On Thu, 2010-09-30 at 08:19 +0200, Alessio Igor Bogani wrote:
> Hi Ronan,
> 
> 2010/9/30 Ronan Jouchet <ro...@jouchet.fr>:
> [...]
> > latencies I reached with no xruns during a 10min rakarrack session on my
> > test laptop (Dell Vostro V13 with a TI firewire card):
> > -generic: 16ms
> > -lowlatency: 4ms (@2ms: tons of xruns)
> > -realtime: 4ms (@2ms: many xruns)
> >
> > To put it simply: -lowlatency all the way! It delivers impressive
> > results for maintenance requirements way lower than -realtime (or -rt
> > even more), meaning less work for maintainers and new kernel candy for
> > users.
> [...]
> > A few diehard performance fans may appreciate a PPA with -rt, but if
> > there must be one sustainable and supported priority, it is -lowlatency.
> 
> At least at the end someone have noticed it! :-)
> 
> Ciao,
> Alessio

That's bad reasoning. Just because an app isn't ok, when using a
kernel-rt, low latency without rt isn't the better solution.
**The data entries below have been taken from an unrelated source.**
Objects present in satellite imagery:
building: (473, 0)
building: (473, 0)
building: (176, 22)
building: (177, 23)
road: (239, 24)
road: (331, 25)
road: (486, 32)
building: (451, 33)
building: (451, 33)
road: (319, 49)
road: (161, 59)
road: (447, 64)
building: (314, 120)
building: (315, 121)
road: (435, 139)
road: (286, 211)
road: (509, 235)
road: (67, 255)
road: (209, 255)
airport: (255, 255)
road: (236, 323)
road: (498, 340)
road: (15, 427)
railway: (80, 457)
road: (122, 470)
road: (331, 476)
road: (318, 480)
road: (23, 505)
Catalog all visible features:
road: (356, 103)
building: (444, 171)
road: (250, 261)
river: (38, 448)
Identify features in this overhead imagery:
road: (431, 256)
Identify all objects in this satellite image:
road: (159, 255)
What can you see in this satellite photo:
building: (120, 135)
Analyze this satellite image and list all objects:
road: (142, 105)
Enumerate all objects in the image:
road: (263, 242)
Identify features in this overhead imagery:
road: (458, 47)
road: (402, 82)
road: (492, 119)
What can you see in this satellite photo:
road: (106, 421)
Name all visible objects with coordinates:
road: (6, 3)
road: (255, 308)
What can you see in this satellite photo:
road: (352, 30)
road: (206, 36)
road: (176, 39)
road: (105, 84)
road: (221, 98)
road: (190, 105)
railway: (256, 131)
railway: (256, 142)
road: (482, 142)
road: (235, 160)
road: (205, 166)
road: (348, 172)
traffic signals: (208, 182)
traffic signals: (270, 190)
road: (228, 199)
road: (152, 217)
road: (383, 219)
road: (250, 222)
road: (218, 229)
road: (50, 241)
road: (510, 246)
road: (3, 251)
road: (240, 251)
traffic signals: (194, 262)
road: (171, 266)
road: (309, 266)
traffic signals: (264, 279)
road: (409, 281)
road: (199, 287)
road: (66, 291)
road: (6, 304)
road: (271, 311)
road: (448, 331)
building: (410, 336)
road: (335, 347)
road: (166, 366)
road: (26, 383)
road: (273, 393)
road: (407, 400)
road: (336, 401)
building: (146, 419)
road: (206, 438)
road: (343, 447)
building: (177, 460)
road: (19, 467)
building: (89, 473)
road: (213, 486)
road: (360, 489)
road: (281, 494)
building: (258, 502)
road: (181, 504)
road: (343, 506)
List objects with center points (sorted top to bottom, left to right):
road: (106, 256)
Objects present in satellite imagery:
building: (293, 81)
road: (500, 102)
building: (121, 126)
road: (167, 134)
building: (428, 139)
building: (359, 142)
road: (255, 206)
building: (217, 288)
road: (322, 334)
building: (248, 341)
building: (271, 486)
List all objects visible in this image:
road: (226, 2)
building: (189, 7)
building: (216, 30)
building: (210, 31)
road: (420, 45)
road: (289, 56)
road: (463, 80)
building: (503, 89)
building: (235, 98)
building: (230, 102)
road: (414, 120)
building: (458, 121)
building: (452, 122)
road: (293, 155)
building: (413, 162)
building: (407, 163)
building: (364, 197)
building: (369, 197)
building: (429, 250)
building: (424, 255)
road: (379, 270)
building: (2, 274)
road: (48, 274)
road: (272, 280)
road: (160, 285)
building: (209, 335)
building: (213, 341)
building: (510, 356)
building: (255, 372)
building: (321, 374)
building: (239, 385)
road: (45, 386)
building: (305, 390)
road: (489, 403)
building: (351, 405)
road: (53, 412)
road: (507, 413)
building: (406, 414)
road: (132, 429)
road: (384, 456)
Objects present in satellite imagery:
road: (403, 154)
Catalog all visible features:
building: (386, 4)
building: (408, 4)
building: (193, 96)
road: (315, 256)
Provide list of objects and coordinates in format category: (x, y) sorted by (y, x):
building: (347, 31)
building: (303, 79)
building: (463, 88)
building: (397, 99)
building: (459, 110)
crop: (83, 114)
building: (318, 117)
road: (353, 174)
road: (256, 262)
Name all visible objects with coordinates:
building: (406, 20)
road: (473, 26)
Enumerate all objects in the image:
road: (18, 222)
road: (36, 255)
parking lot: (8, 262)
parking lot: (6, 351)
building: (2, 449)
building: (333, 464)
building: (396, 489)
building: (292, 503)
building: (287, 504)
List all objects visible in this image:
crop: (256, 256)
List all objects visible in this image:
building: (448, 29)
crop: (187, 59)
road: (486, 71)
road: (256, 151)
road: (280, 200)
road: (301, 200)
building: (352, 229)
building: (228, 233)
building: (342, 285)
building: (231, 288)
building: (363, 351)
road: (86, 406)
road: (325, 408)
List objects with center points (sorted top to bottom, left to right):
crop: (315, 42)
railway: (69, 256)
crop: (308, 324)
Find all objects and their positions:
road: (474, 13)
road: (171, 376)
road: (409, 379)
Independently, did you ensure that the kernel-rt runs with CPU frequency
scaling set up to performance? And did you test what will happen, if you
don't use rakarrack, but a heavy audio and MIDI set up? Did you compare
JACK1 and JACK2? Etc.?
Especially for external MIDI devices the so called Linux rt is far away
from hard rt.
Resume, even when using a kernel-rt, Linux is far away from hard rt, we
do need support of the kernel-rt for multimedia work and all the apps,
that do cause issues, when using a kernel-rt, need rework.